After two weeks of sometimes tumultuous meetings with constituents at home, lawmakers return to the Capitol’s fiscal wars this week. They must consider whether to raise the federal debt ceiling beyond $14.3 trillion in exchange for still undefined budget-tightening reforms — a debate that is certain to linger well past the preliminary deadline of May 16. That delay has already prompted Treasury Secretary Timothy F. Geithner to use accounting moves that would allow the United States to continue to make payments without exceeding the debt ceiling. But he would run out of possibilities in early July.
Setting the stage for negotiations that could last well into the summer, Democrats and Republicans criticized one another Sunday over which reforms to attach to legislation extending the debt limit, with Democrats adamant that higher taxes on the wealthy and revoked tax privileges for oil companies be a part of a broad deficit-reduction package.

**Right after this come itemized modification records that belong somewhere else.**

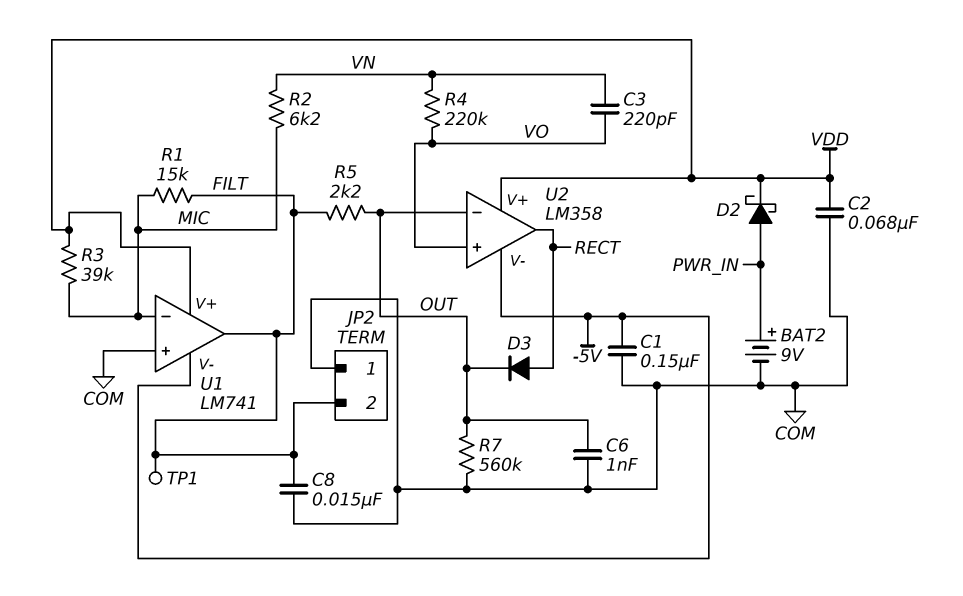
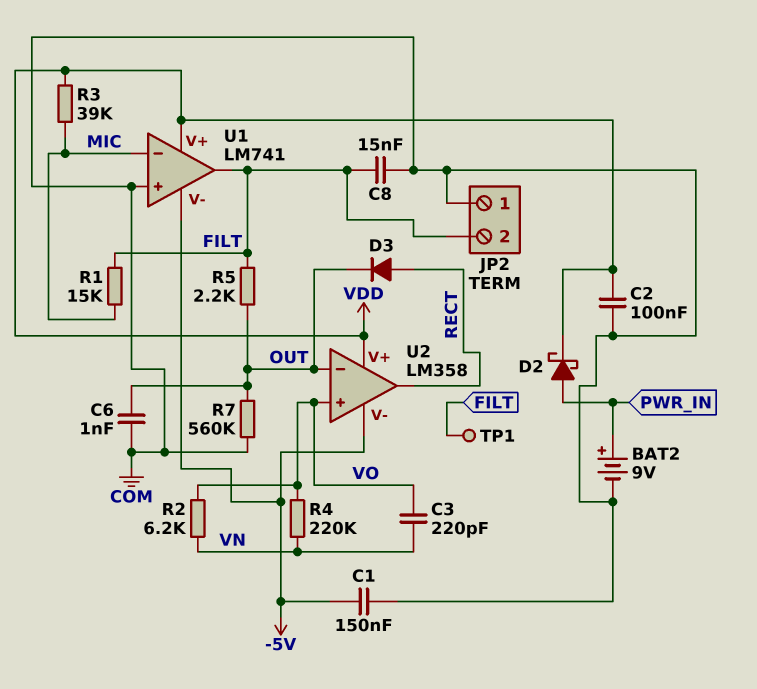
C2: 68nF (COM, VDD) -> 100nF (COM, VDD)
R2: 6.2k (MIC, VN) -> 6.2k (VN, VO)

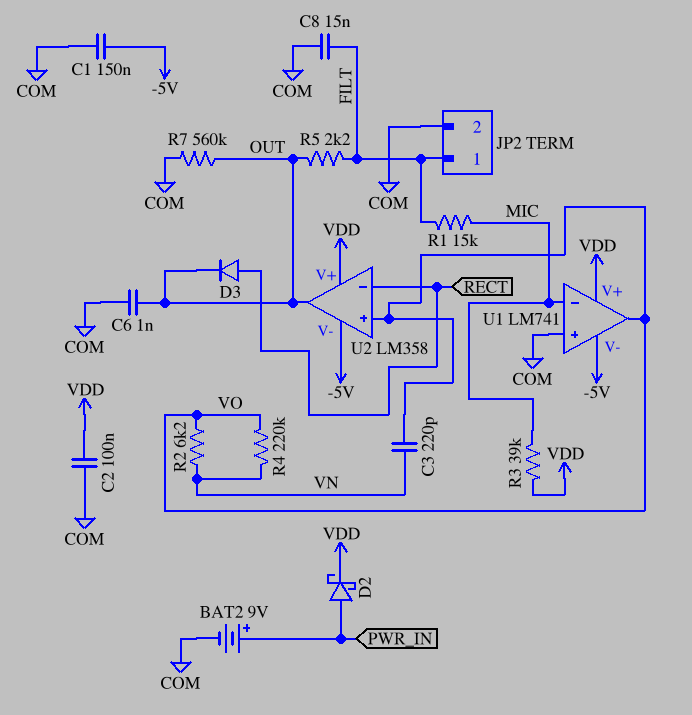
JP2 pin 1: COM -> FILT
JP2 pin 2: FILT -> COM
TP1: test point (FILT) -> none
U1 pin out: FILT -> VO
U2 pin in-: OUT -> RECT
U2 pin out: RECT -> OUT

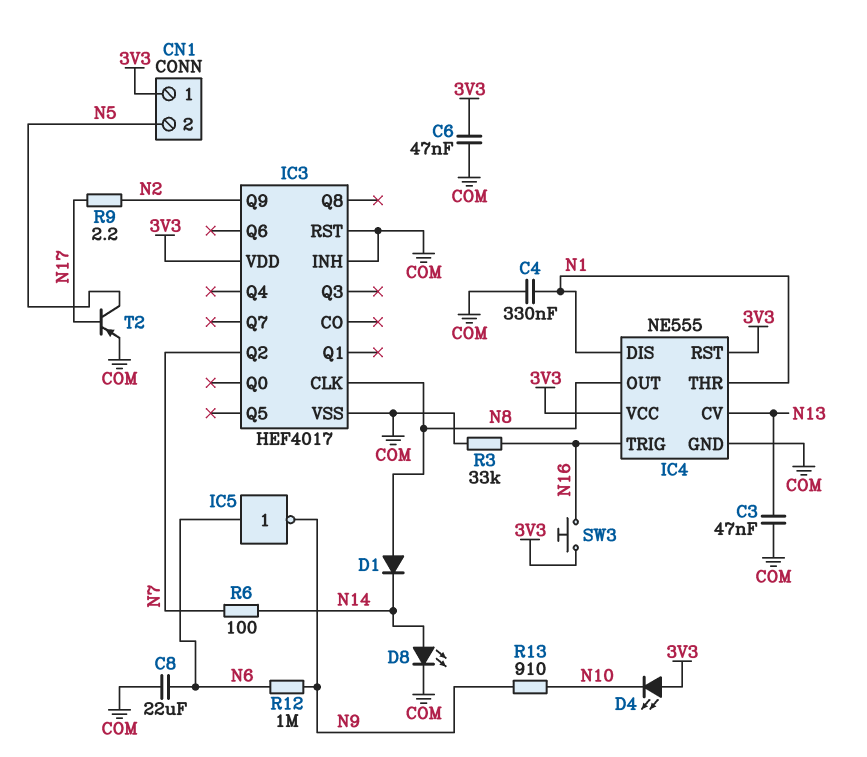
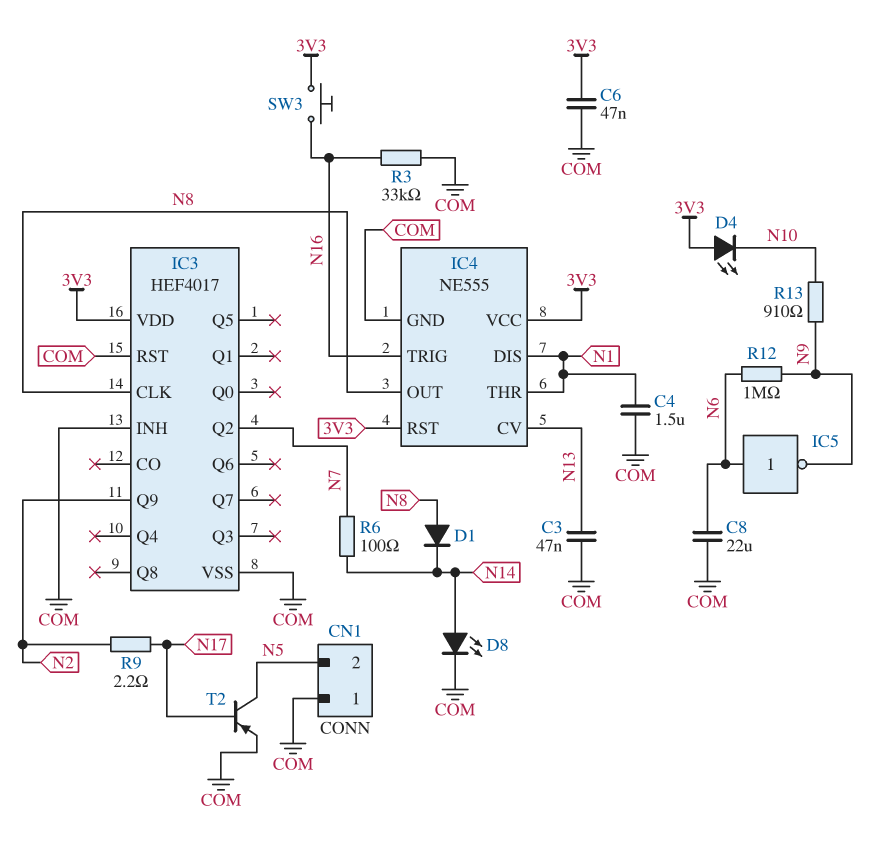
C4: 330nF (COM, N1) -> 1.5uF (COM, N1)
CN1 pin 1: 3V3 -> COM

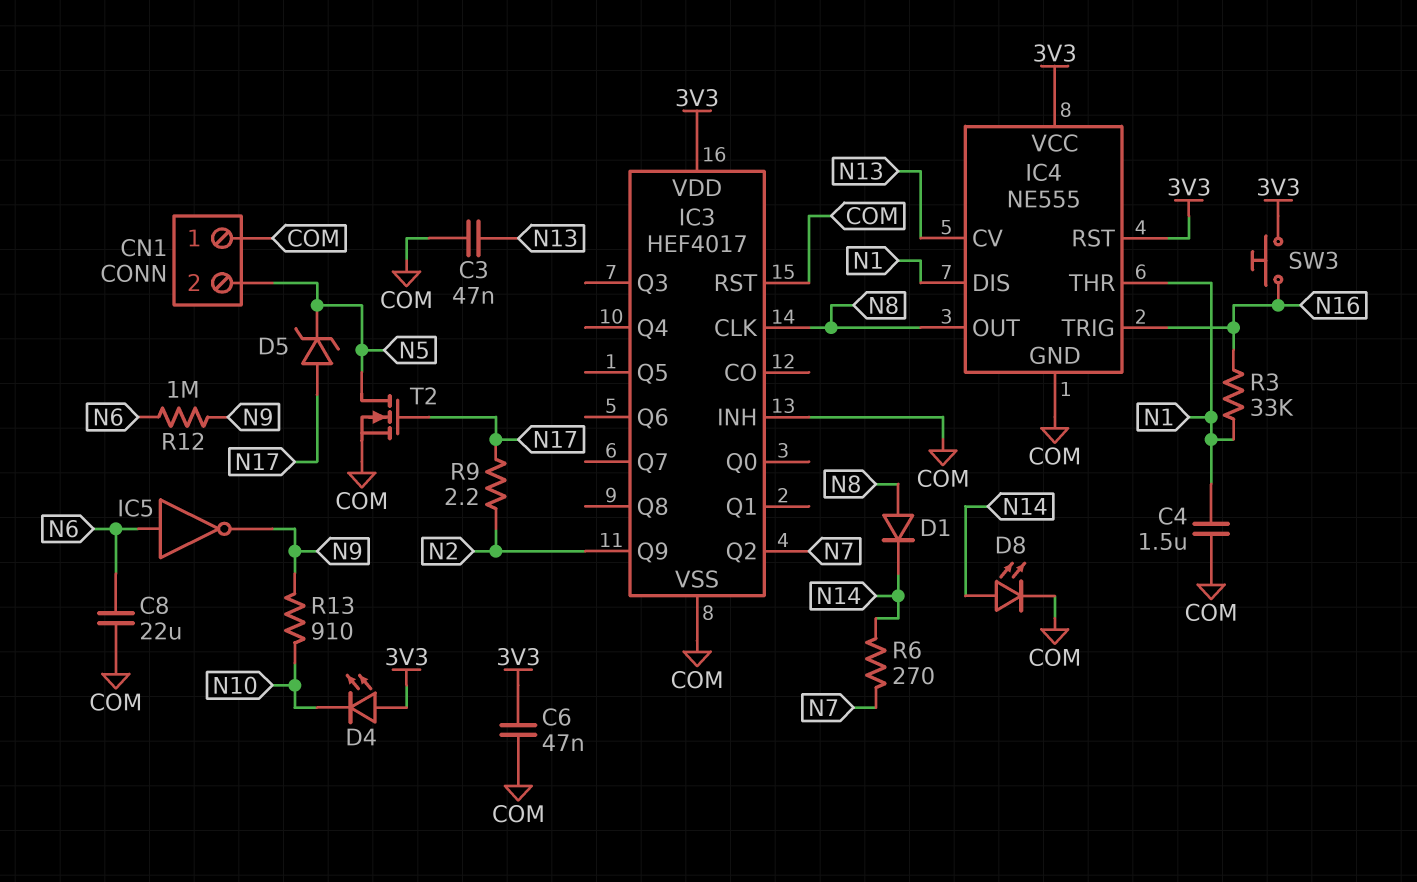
D5: none -> zener (A N17, K N5)
R3: 33k (COM, N16) -> 33k (N1, N16)
R6: 100 (N7, N14) -> 270 (N7, N14)
T2: PNP (B N17, C N5, E COM) -> NMOS (G N17, D N5, S COM)

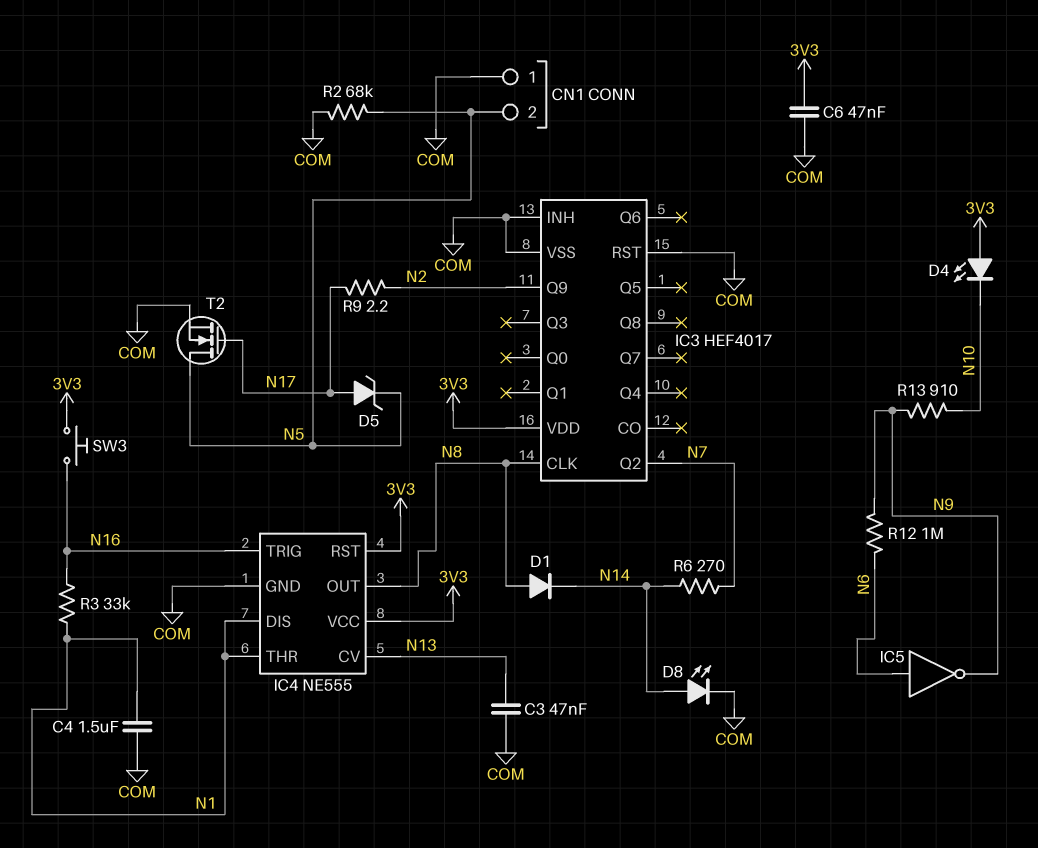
C8: 22uF (COM, N6) -> none
R2: none -> 68k (COM, N5)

Most Republicans refuse to consider higher taxes as part of any final deal and demand the focus be on slashing entitlement spending.
“A lot of people think this is sort of like the magic fairy dust of budgets, that we can just make a small amount of people pay some more taxes and it will fix all of our problems. Well, let’s keep our eye on the ball. The eye on the ball is spending. And the sooner we get this thing under control, the better off everybody is going to be,” House Budget Committee Chairman Paul Ryan (R-Wisc.) said on ABC News’ “This Week With Christiane Amanpour”.